Opinion

The Great Debate

Can the social network of Davos deliver?

January 26, 2010

– Aron Cramer is the president and CEO of BSR , a global business network and consultancy focused on sustainability. He is also coauthor of the forthcoming book Sustainable Excellence (Rodale 2010). The views expressed are his own. –

The 40th World Economic Forum at Davos gets underway this week in a world still groping for direction and solutions to structural changes and economic weakness that plague the global economy. Is it realistic to expect that the 2,500 people at Davos will deliver a truly sustainable economic recovery?

The disappointing outcome at Copenhagen was a powerful example of how risky it is to expect grand, global gatherings to save the world. Does that mean it’s best to keep expectations of Davos in check? Maybe not.

Davos is a place where influential government, business, and civil society leaders gather to create new solutions to vexing problems. It is, in its own elite way, more representative of the 21st century world than the summits that rely on formal treaties. You could say that Davos, with its informal opportunities for connections, is a social networking site in the snow, while Copenhagen, with its formal communiqués, is more like the Congress of Vienna.

In proper web 2.0 fashion, much of the goings-on are user generated, organized by participants outside the official program. And by looking at what’s happening at the “off-piste” meetings and events, it’s easy to see that sustainability is at the core of this 40th Davos.

It is precisely the combination of the official and unofficial agenda at Davos that has the potential to contribute to sustainable prosperity—especially if it can deliver systemic redesign, spark innovation for sustainability, and leverage the power of the network it has assembled.

Indeed, one of the WEF’s core themes this year is system redesign. It’s looking to make progress on its Global Redesign Initiative, an effort to promote governance improvements for inclusive economic growth that is also environmentally sustainable. In addition, the chairs of Davos’ 70 Global Agenda Councils (which includes one I will lead on sustainable consumption) will close the event with recommendations to bring to a summit in Qatar this May. It is then that the outputs of these 70 councils, which range from the future of China to the future of journalism, will be presented formally to a group of governments. The goal is nothing less than “fostering transformational innovation in global governance” to solve the world’s most pressing problems. So we should give the WEF credit for its effort to look at global problems from a systemic perspective.

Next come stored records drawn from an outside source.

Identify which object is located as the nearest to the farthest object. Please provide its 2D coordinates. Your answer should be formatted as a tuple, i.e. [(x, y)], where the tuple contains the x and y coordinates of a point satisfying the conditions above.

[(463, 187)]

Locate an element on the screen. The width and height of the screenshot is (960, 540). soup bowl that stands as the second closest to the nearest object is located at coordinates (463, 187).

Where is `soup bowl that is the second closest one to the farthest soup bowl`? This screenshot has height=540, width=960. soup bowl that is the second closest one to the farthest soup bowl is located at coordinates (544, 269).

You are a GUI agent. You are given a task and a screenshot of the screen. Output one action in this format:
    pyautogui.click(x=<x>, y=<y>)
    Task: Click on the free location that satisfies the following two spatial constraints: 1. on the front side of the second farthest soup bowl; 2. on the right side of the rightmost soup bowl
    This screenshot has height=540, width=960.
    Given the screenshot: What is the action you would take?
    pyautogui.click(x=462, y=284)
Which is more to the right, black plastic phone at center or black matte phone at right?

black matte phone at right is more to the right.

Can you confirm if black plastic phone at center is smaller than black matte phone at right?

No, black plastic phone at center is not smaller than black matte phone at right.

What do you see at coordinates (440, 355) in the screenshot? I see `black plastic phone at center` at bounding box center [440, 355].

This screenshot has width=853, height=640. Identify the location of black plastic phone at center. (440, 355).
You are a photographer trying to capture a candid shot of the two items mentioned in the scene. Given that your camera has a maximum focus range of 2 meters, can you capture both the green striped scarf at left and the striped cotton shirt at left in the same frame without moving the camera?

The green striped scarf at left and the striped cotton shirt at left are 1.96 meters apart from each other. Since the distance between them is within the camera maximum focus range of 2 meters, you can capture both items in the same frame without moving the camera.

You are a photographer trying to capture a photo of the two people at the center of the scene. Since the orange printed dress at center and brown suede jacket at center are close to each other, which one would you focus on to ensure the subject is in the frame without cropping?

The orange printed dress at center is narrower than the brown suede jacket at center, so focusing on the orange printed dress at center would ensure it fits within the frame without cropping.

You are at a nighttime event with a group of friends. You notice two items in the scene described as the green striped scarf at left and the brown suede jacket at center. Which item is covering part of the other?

Innovation for sustainability is also on the agenda. I’ll be leading a discussion on “Redirecting Marketing,” in which leaders from fields such as marketing and consumer products will debate the fundamental premise of how we communicate about and sell products. Today, innovation is about much more than just new kinds of products, and we’ll consider whether marketing is mired in a “Mad Men” world, or whether there’s an opportunity to inspire consumers to make more sustainable choices.

Finally, Davos will help us move toward sustainable prosperity if the new network of partnerships and connections formed during these six days can live beyond the snowy Alps. This question is the hardest to answer since it depends on the outcome of thousands of side meetings, random connections, and in-process ideas. But one of the great advantages of being at Davos is the opportunity for global leaders to hear ideas they wouldn’t ordinarily be exposed to in the course of their regular workweek. These unstructured encounters are where some of the most interesting and useful ideas can emerge.

Unlike Copenhagen or the G-20 summits, there won’t be a closing communiqué that summarizes the results of Davos. But if the unique network of 2,500 people all go home with innovative ideas that build more momentum for sustainable economic recovery, Davos will be an important step forward.